_Text excerpt:_
____________________

Americhip, Inc v Dean

Case

[2015] NZHC 1871

10 August 2015

No judgment structure available for this case.

IN THE HIGH COURT OF NEW ZEALAND AUCKLAND REGISTRY

CIV-2013-404-4247 [2015] NZHC 1871

BETWEEN

AMERICHIP, INC

Plaintiff

AND

JASON CHARLES DEAN

Defendant

Hearing: On the papers

Counsel:

L Theron for Plaintiff
D P H Jones QC for Defendant

Judgment:

10 August 2015

JUDGMENT OF KATZ J [Costs]

This judgment was delivered by me on 10 August 2015 at 3:30pm

Pursuant to Rule 11.5 High Court Rules

Registrar/Deputy Registrar

Solicitors:             Meredith Connell, Wellington

Winston Wang & Associates, Auckland

Counsel:               D P H Jones QC, Auckland

AMERICHIP, INC v DEAN  [2015] NZHC 1871 [10 August 2015]

Introduction

[1]      The plaintiff, Americhip, Inc (“Americhip”) alleges in these proceedings that

the defendant, Jason Dean, defrauded it of approximately US$10 million between

2003 and 2012.   Americhip further alleges that Mr Dean, who is a New Zealander, has used approximately NZ$2 million of those funds to buy a house in Auckland.

[2]      Mr Dean applied to stay Americhip’s proceedings against him on the basis that  New  Zealand is  not  the appropriate  forum  for the claims  to  be  heard and determined.  Rather, he argued, Americhip should issue proceedings against him in China.  I dismissed that application on 14 April 2015.1

[3]      Americhip now seeks costs in respect of the stay application, as well as costs in respect of an earlier interlocutory hearing before Ellis J.   In respect of the stay application, Mr Dean accepts that scale costs, the filing fee and photocopying costs (together totalling $5,981.50) are properly payable in respect of the stay application. He contests, however, the expert witness fess claimed of $19,830.83.  In respect of the earlier interlocutory hearing before Ellis J, in which Mr Dean sought to set aside the proceedings for lack of jurisdiction, he challenges the entirety of the costs claim ($6,080) and says, in essence, that costs should lie where they fall.

Are the expert costs incurred in relation to the stay application properly recoverable?

[4]      Americhip seeks to recover a disbursement of $19,830.82 in respect of the costs incurred in obtaining an affidavit on Chinese law by Hu Xiaohong, a lawyer from the Jun He law office in Shanghai.

____________________

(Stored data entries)
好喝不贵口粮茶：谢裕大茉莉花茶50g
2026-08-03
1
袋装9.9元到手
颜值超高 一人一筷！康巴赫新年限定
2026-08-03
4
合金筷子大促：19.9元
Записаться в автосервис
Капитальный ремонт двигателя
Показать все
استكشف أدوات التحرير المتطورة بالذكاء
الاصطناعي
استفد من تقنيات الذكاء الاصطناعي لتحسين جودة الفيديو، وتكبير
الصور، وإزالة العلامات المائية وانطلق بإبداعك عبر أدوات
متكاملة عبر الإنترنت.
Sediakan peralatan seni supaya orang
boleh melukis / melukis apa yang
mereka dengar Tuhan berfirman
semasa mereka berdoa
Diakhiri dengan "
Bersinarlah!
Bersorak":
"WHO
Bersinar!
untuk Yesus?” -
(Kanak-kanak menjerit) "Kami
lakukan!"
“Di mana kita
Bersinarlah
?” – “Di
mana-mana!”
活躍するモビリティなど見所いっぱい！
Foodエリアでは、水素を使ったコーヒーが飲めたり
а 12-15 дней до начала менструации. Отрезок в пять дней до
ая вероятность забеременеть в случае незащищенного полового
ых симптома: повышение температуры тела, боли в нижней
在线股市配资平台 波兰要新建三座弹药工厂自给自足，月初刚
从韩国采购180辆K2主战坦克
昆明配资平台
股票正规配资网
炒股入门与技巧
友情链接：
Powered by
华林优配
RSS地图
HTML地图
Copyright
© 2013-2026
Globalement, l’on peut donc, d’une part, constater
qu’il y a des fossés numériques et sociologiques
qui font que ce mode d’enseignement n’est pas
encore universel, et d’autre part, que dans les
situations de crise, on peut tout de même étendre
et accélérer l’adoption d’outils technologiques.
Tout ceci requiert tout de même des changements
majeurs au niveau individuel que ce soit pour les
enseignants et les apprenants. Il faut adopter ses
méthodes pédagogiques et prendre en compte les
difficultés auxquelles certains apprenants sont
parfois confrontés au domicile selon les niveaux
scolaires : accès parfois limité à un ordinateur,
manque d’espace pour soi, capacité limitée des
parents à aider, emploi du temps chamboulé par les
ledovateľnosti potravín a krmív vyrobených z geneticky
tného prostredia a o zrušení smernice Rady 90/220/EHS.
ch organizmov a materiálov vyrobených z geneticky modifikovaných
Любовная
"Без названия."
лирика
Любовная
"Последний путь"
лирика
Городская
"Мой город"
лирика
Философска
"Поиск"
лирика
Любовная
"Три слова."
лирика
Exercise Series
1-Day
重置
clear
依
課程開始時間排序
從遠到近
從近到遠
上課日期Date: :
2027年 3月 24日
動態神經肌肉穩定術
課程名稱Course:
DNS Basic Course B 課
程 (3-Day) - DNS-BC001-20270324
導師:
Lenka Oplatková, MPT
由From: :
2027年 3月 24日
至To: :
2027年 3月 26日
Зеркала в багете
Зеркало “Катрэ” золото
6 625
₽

____________________

_Activity:_
Set down verbatim the portion of the costs judgment that begins with the words "Winston Wang &" and ends after the words "house in Auckland.".

_Task result:_
Winston Wang & Associates, Auckland

Counsel:               D P H Jones QC, Auckland

AMERICHIP, INC v DEAN  [2015] NZHC 1871 [10 August 2015]

Introduction

[1]      The plaintiff, Americhip, Inc (“Americhip”) alleges in these proceedings that

the defendant, Jason Dean, defrauded it of approximately US$10 million between

2003 and 2012.   Americhip further alleges that Mr Dean, who is a New Zealander, has used approximately NZ$2 million of those funds to buy a house in Auckland.